# Yacht Varnish



## abandonallhope (Jun 19, 2009)

Possibly a stupid question, but are there types of yacht varnish not suitable to fake rock/viv builds?​ 
I've recently brought a tin and it has a harmful to the enviroment warning on the back so I'm not keen on using it.

I need to seal a pva/exxo terra sand coating on fake rock, any other suggestions on what to seal this with apprecaited.​


----------



## GRB (Jan 24, 2008)

If you want a safe varnish, try Le Tonkinois Vernis no.1 (Le Tonkinois natural oil varnish and Flexidisc sander)

This is a food safe marine varnish (and actually suitable for marine application, unlike B&Q's!) which is made from natural resins. 
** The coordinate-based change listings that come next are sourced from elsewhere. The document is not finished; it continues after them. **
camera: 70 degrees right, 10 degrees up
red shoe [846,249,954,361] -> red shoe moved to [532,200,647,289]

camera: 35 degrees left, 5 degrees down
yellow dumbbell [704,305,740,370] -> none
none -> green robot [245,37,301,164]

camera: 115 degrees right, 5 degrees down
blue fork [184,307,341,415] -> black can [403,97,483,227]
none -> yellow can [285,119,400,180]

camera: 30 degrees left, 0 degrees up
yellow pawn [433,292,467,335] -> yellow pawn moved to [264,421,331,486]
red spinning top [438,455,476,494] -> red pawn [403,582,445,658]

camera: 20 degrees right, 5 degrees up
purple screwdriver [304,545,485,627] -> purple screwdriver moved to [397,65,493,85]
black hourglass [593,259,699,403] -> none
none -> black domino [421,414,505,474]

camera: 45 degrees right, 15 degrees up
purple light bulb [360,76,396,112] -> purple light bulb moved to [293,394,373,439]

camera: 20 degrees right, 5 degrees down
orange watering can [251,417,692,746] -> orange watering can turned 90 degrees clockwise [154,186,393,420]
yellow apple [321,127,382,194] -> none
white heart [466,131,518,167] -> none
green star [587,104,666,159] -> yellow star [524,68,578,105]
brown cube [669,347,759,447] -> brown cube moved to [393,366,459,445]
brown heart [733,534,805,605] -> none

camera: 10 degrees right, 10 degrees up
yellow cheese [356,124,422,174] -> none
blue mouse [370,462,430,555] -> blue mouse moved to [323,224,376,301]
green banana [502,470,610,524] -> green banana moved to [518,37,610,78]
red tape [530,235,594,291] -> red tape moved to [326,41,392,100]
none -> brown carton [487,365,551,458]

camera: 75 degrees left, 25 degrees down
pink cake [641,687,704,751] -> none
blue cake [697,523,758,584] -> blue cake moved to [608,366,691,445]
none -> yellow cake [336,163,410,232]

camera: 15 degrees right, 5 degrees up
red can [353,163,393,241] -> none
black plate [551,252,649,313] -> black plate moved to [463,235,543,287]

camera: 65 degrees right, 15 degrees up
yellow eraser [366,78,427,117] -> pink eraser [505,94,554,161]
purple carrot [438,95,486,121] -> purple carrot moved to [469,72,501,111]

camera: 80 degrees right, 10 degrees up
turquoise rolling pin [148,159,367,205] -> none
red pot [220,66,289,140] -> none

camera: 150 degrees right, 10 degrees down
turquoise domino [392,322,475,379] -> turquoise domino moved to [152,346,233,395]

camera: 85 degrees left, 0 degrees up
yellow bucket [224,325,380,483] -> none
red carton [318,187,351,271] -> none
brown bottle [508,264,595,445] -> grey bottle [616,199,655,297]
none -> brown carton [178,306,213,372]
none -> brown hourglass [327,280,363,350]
I used it on a viv recently and it's great. The fumes are hardly anything like other varnishes and after 24hrs it is rock solid. You can also mix that gelomat stuff (same website) to make it dry with a matt finish.


----------



## abandonallhope (Jun 19, 2009)

GRB said:


> If you want a safe varnish, try Le Tonkinois Vernis no.1 (Le Tonkinois natural oil varnish and Flexidisc sander)
> 
> This is a food safe marine varnish (and actually suitable for marine application, unlike B&Q's!) which is made from natural resins.
> 
> I used it on a viv recently and it's great. The fumes are hardly anything like other varnishes and after 24hrs it is rock solid. You can also mix that gelomat stuff (same website) to make it dry with a matt finish.


Bloocy hell thats expensive :gasp: but if needs must I'll buy it.

Thanks for the link : victory:


----------



## GRB (Jan 24, 2008)

abandonallhope said:


> Bloocy hell thats expensive :gasp: but if needs must I'll buy it.
> 
> Thanks for the link : victory:


It's not that much more expensive than normal yacht varnish. Well, proper yacht varnish anyway. 

Bear in mind that this stuff is actually waterproof, unlike the cheaper stuff.


----------